Several parties have expressed the concern that holding a video hearing will adversely affect the ability of the arbitrator and the advocates to observe the demeanor of witnesses and thus judge credibility.  This is reputedly why some arbitrators have rejected requests to present testimony by telephone.  But, as Judge Mark W. Bennett observed in a 2015 law review article, nearly fifty years of research by cognitive psychologists has gutted “the cultural myths that liars have shifty eyes, grimaces, nervous blinking, furtive glances, or even shifty bodies.”  According to Judge Bennett, “demeanor evidence predicts witness truthfulness about as accurately as a coin flip.”  Since the scientific evidence suggests that assessments of demeanor are of little benefit, sacrificing in person observations of witnesses seems unlikely to compromise or inhibit arbitral judgment and decision-making.  Rather than rely on inherently shaky demeanor observations, arbitrators and advocates should base credibility judgments on evaluations of each witness’s opportunity to observe, motives for testifying, interest in a specific result, and prior consistent or inconsistent statements on the same subject.  In addition, credibility should be judged on the reasonableness of the witness’s story and whether the witness’s testimony is consistent with other documentary evidence and testimony introduced during the hearing.

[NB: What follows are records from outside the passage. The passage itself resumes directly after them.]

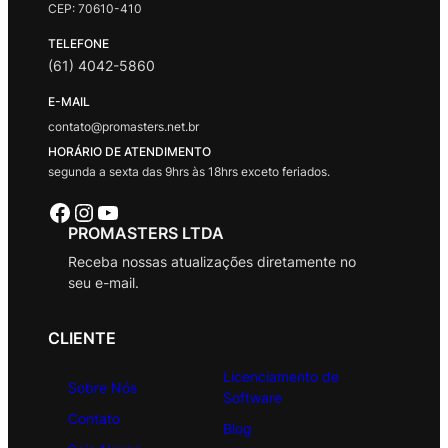
CEP: 70610-410
TELEFONE
(61) 4042-5860
E-MAIL
contato@promasters.net.br
HORÁRIO DE ATENDIMENTO
segunda a sexta das 9hrs às 18hrs exceto feriados.
Facebook
Instagram
Youtube
PROMASTERS LTDA
Receba nossas atualizações diretamente no
seu e-mail.
CLIENTE
Licenciamento de
Sobre Nós
Software
Contato
Blog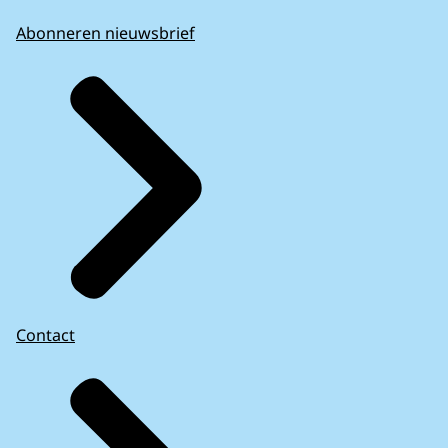
Abonneren nieuwsbrief
Contact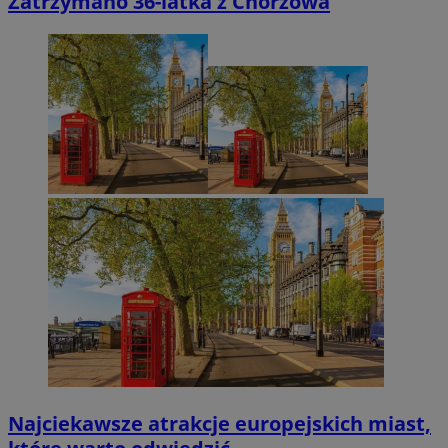
Zatrzymano 36-latka z Chorzowa
Najciekawsze atrakcje europejskich miast,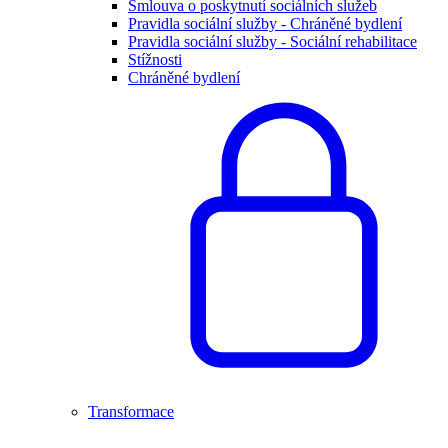
Smlouva o poskytnutí sociálních služeb
Pravidla sociální služby - Chráněné bydlení
Pravidla sociální služby - Sociální rehabilitace
Stížnosti
Chráněné bydlení
Transformace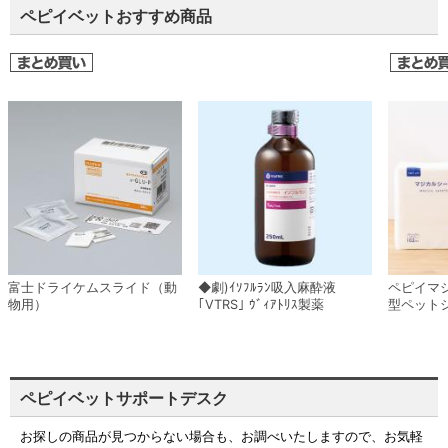
ペピイベットおすすめ商品
富士ドライケムスライド（動
◆劇)ｲｿﾌﾙﾗﾝ吸入麻酔液
ペピイマ
物用）
｢VTRS｣ ｳﾞｨｱﾄﾘｽ製薬
型ペット
ペピイベットサポートデスク
お探しの商品が見つからない場合も、お調べいたしますので、お気軽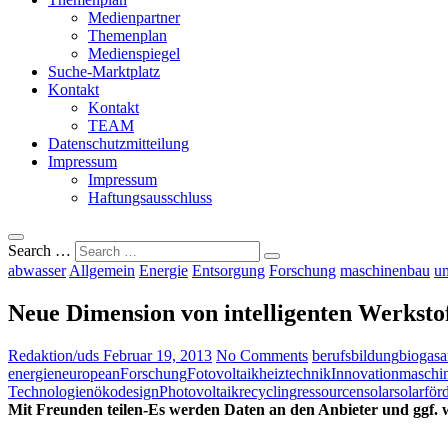
Medienpartner
Themenplan
Medienspiegel
Suche-Marktplatz
Kontakt
Kontakt
TEAM
Datenschutzmitteilung
Impressum
Impressum
Haftungsausschluss
Search …
abwasser
Allgemein
Energie
Entsorgung
Forschung
maschinenbau
um
Neue Dimension von intelligenten Werksto
Redaktion/uds
Februar 19, 2013
No Comments
berufsbildung
biogasa
energien
european
Forschung
Fotovoltaik
heiztechnik
Innovation
maschi
Technologien
ökodesign
Photovoltaik
recycling
ressourcen
solar
solarför
Mit Freunden teilen-Es werden Daten an den Anbieter und ggf. w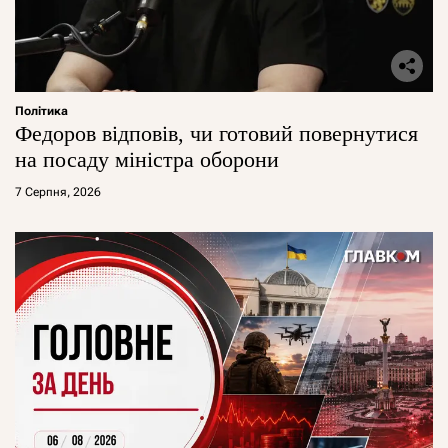
Політика
Федоров відповів, чи готовий повернутися
на посаду міністра оборони
7 Серпня, 2026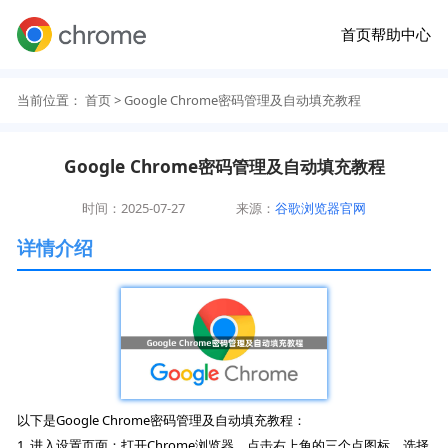
首页
帮助中心
当前位置：
首页
> Google Chrome密码管理及自动填充教程
Google Chrome密码管理及自动填充教程
时间：2025-07-27
来源：
谷歌浏览器官网
详情介绍
以下是Google Chrome密码管理及自动填充教程：
1. 进入设置页面：打开Chrome浏览器，点击右上角的三个点图标，选择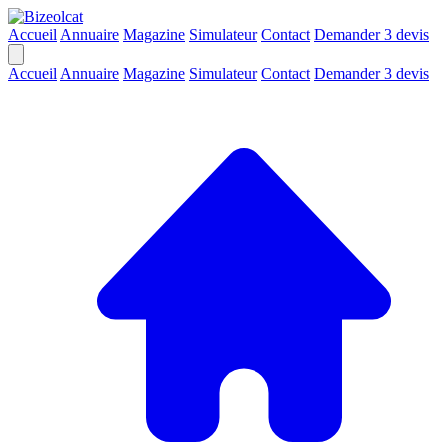
Accueil
Annuaire
Magazine
Simulateur
Contact
Demander 3 devis
Accueil
Annuaire
Magazine
Simulateur
Contact
Demander 3 devis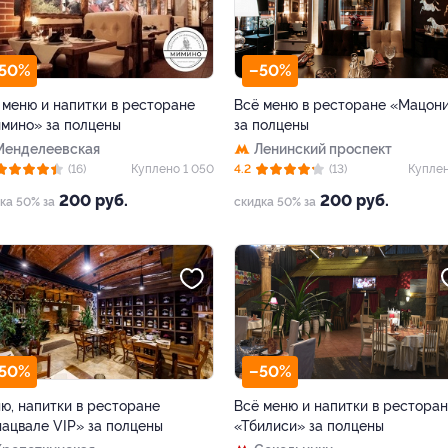
50%
–50%
 меню и напитки в ресторане
Всё меню в ресторане «Мацон
мино» за полцены
за полцены
Менделеевская
Ленинский проспект
(16)
Куплено 1 050
4.2
(13)
Купле
200 руб.
200 руб.
ка 50% за
скидка 50% за
50%
–50%
ю, напитки в ресторане
Всё меню и напитки в рестора
нацвале VIP» за полцены
«Тбилиси» за полцены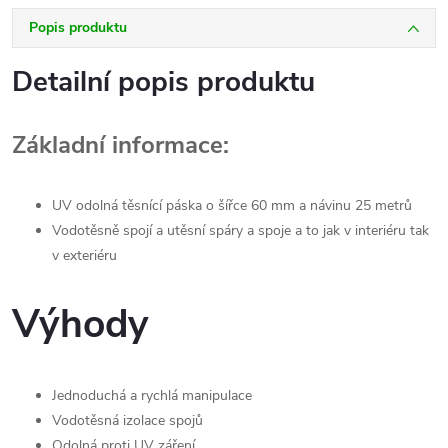
Popis produktu
Detailní popis produktu
Základní informace:
UV odolná těsnící páska o šířce 60 mm a návinu 25 metrů
Vodotěsně spojí a utěsní spáry a spoje a to jak v interiéru tak
v exteriéru
Výhody
Jednoduchá a rychlá manipulace
Vodotěsná izolace spojů
Odolná proti UV záření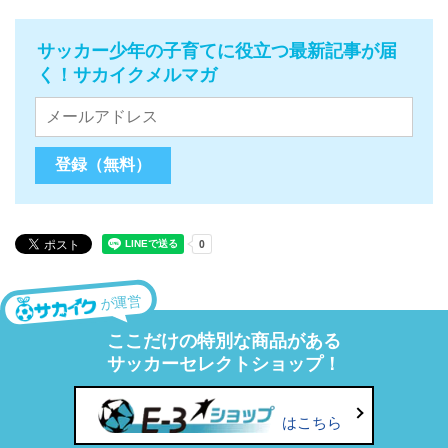
サッカー少年の子育てに役立つ最新記事が届
く！サカイクメルマガ
が運営
ここだけの特別な商品がある
サッカーセレクトショップ！
はこちら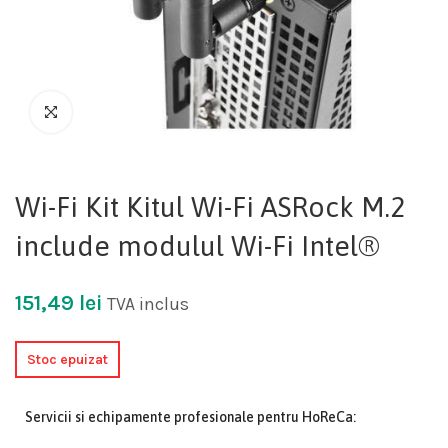
Wi-Fi Kit Kitul Wi-Fi ASRock M.2
include modulul Wi-Fi Intel®
151,49
lei
TVA inclus
Stoc epuizat
Servicii si echipamente profesionale pentru HoReCa:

When the arbitrator shows up for the traditional in-person hearing, he or she knows very little about the case, has only a general idea about the issue involved, and has usually seen none of the exhibits that will be introduced.  Holding a successful video hearing will require parties and arbitrators to spend more time preparing for the hearing.  For instance, some time before the hearing, the arbitrator should hold a practice session with the parties and witnesses in order to identify and iron out any technical problems that may arise.  In addition, the parties will need to identify and transmit as many exhibits as possible to the arbitrator before the hearing.  Asking the arbitrator to look through often unpaginated exhibits is a common cause of arbitral ire during in-person hearings.  Having the exhibits in a paginated and tabbed electronic format should make it easier for everyone involved in the hearing to access those exhibits during testimony.  If the parties can flag specific parts of the exhibits that are critical to the issue at hand, that will also make the hearing go more smoothly.

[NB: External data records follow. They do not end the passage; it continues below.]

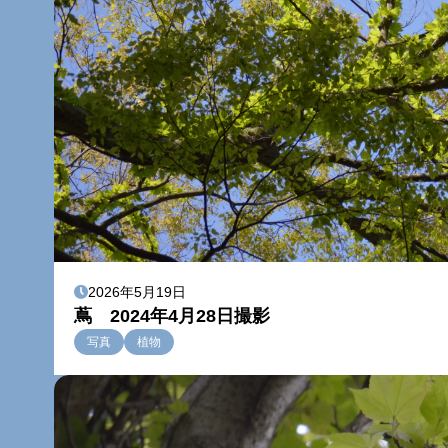
2026年5月19日
蔦 2024年4月28日撮影
写真
植物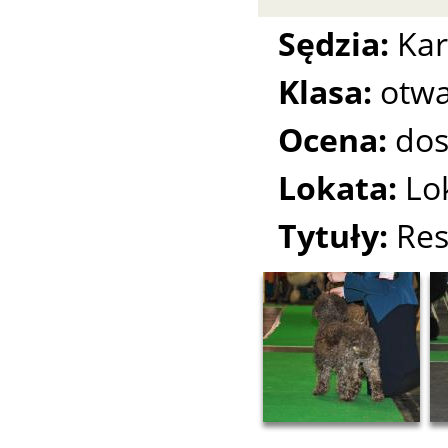
Sędzia:
Kar
Klasa:
otwa
Ocena:
dos
Lokata:
Lo
Tytuły:
Res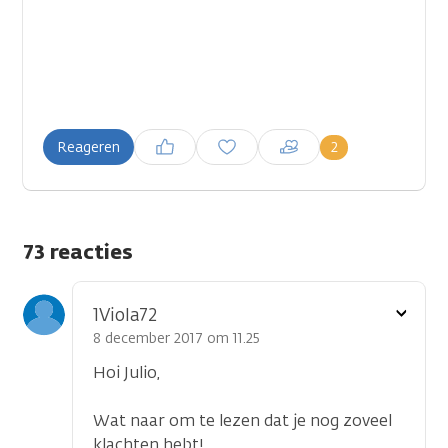
Inloggen om een reactie te
2
Reageren
plaatsen
73 reacties
Toon
1Viola72
optie
8 december 2017 om 11.25
Hoi Julio,
Wat naar om te lezen dat je nog zoveel
klachten hebt!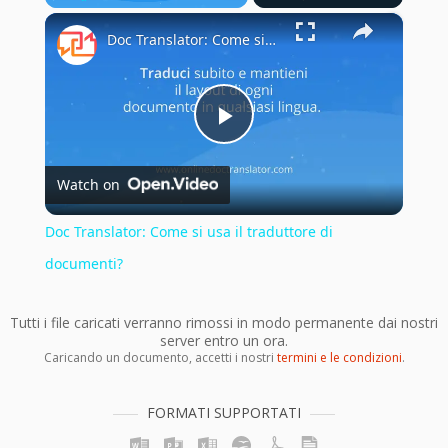
×
Play
Unmute
Fullscreen
Doc Translator: Come si usa il traduttore di documenti?
Play
Watch on
Video
Doc Translator: Come si usa il traduttore di
documenti?
Tutti i file caricati verranno rimossi in modo permanente dai nostri
server entro un ora.
Caricando un documento, accetti i nostri
termini e le condizioni
.
FORMATI SUPPORTATI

Finally, because witnesses will often be testifying from a remote location outside the presence of the arbitrator and at least one of the advocates, arbitrators will need to advise witnesses that they should turn off all electronic devices while testifying.  Doing so will avoid distractions and will reduce any temptation the witness may have to seek advice or information from the Internet while testifying.  Arbitrators should also advise the advocates not to communicate with or coach the witness during testimony.

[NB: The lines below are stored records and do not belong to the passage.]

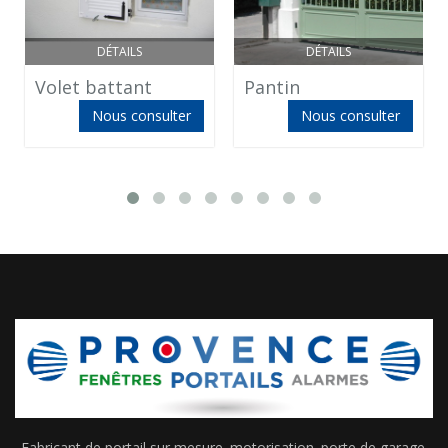
DÉTAILS
DÉTAILS
Volet battant
Pantin
Nous consulter
Nous consulter
Fabricant de portail sur mesure. motorisation. porte de garage.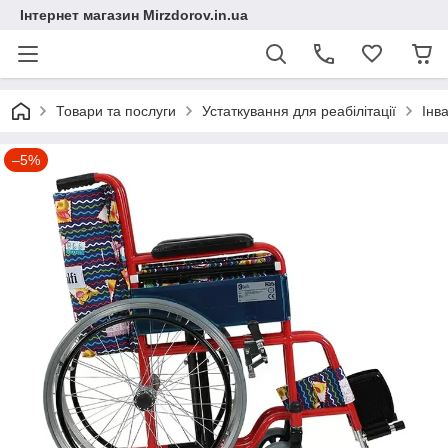
Інтернет магазин Mirzdorov.in.ua
Товари та послуги
Устаткування для реабілітації
Інв
–5%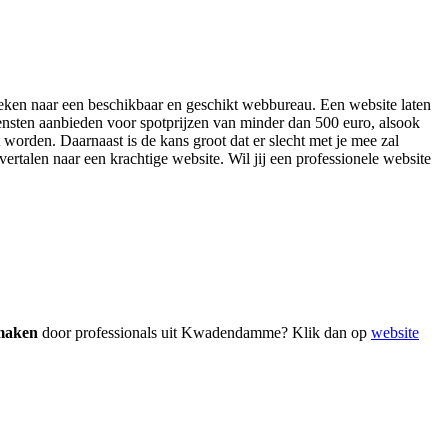
 zoeken naar een beschikbaar en geschikt webbureau. Een website laten
ensten aanbieden voor spotprijzen van minder dan 500 euro, alsook
worden. Daarnaast is de kans groot dat er slecht met je mee zal
vertalen naar een krachtige website. Wil jij een professionele website
 maken
door professionals uit Kwadendamme? Klik dan op
website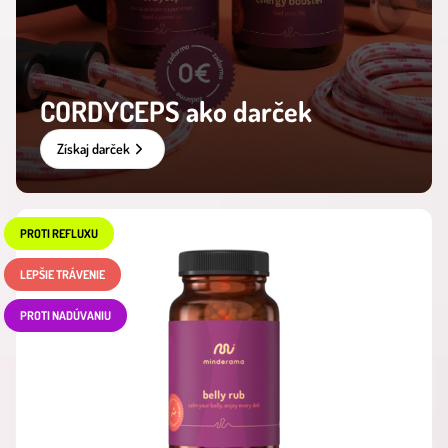
CORDYCEPS ako darček
Získaj darček
PROTI REFLUXU
LEPŠIE TRÁVENIE
PROTI NADÚVANIU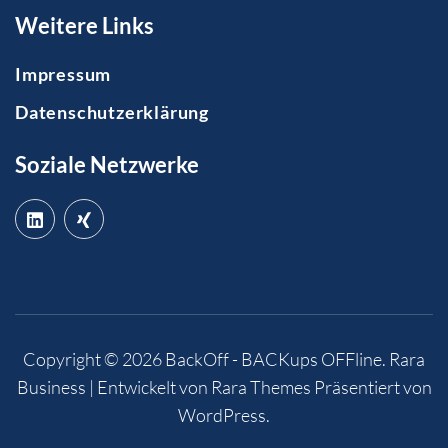
Weitere Links
Impressum
Datenschutzerklärung
Soziale Netzwerke
Copyright © 2026
BackOff - BACKups OFFline
.
Rara
Business | Entwickelt von
Rara Themes
Präsentiert von
WordPress
.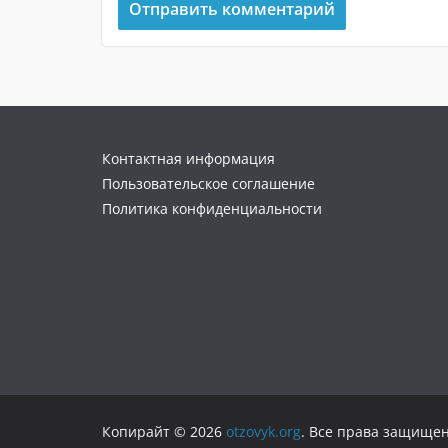
Контактная информация
Пользовательское соглашение
Политика конфиденциальности
Копирайт © 2026
otzovyk.org
. Все права защище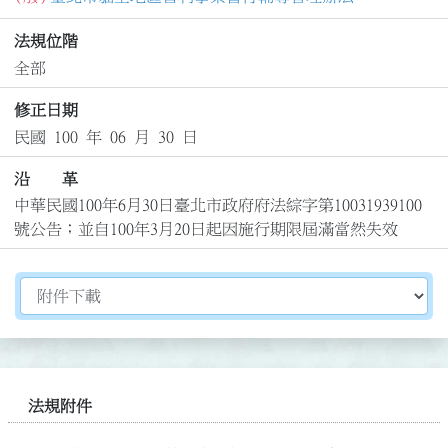
法規位階
全部
修正日期
民國 100 年 06 月 30 日
沿 革
中華民國100年6月30日臺北市政府府法綜字第10031939100
號公告；並自100年3月20日起因施行期限屆滿當然失效
切換選擇法規資訊內容
法規附件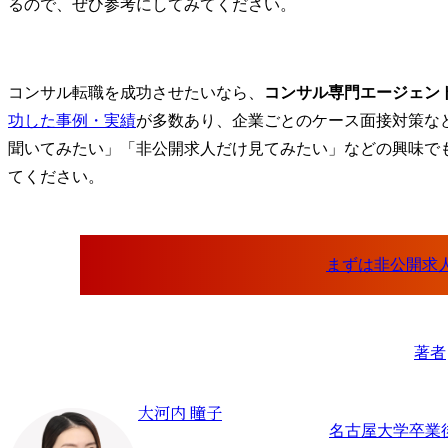
るので、ぜひ参考にしてみてください。
コンサル転職を成功させたいなら、
コンサル専門エージェン
功した事例・実績
が多数あり、企業ごとのケース面接対策な
聞いてみたい」「非公開求人だけ見てみたい」などの興味で
てください。
著者
大河内 瞳子
名古屋大学卒業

The novel coronavirus pandemic has disrupted every aspect of people’s social and work lives, and – without a vaccine or an effective pharmaceutical treatment – the only reliable mitigation measures available will require social distancing and limits on the size of gatherings.  In these circumstances, traditional in-person hearings involve some level of risk of infection to the participants.  Video hearings offer a viable alternative to in-person arbitration hearings.  Parties may hesitate to embrace video technology at this time, but they will likely become more comfortable with the idea as the pandemic continues.  Although video hearings will require more preparation on the front end, labor arbitrators and parties can adjust and prepare so that the resolution of labor disputes can continue more efficiently and cost effectively than ever before through the responsible use of video technology.